The dangers we currently face in society are based upon such clashes of righteousness. It seems less possible to know who one can trust for appropriate guidance than at previous times in our history. The ever-shifting ground between privacy and perverse privation tests many of us beyond legitimate capability for developing maturity in such matters. The context of this book, and therefore its quotes and references, is not so easily recognisable as it may have been within the society it was written for. And yet we might expect that the openness of the internet helps us overcome that remarkably easily.
The nature of the internet is such that to seek any particle of information is to open oneself to a swag of word-related trash on an astronomically geometric basis. What filters can we truly place to adjust our digestive systems for such potential bombardment? It is not an invitation I would want to put out into the ether without adequate consideration. There are too many deprived and depraved people that I would rather not have responsibility for teaching about the most intimate experiences I would like to be able to share with a single, or even a few, closely selected individuals of adequate self-development. The more I have been around such circles as consider themselves involved in self-development the more I have to consider the limitations of these spheres.

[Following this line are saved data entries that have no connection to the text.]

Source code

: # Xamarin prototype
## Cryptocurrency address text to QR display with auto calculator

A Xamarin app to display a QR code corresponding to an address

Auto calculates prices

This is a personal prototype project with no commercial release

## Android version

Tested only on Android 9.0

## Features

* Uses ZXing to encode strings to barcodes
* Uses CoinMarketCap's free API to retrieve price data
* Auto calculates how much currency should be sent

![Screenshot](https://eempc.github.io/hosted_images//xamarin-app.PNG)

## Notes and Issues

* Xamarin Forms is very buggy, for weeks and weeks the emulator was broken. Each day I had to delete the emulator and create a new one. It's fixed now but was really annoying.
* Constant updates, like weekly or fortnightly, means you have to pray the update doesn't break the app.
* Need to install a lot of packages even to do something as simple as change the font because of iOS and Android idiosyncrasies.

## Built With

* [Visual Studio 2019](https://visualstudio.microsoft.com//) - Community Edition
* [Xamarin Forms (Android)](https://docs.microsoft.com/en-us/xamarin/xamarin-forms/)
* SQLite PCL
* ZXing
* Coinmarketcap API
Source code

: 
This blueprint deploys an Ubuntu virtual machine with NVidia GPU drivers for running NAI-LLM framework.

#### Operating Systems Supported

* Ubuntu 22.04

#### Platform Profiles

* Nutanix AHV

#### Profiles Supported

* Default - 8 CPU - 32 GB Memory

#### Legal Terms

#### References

So I return again to the question: who is an appropriate guide? What is an appropriate setting? And I rest before making a conclusion that limits me to disappointment and dissatisfaction forever, which is another aspect of this work that I am wary of – to actually bear dissatisfaction as the motivating force to continue exploration.
I retain the right to feel adequate and appreciative from time to time. And currently am experiencing the longest period of just such satisfaction in my life.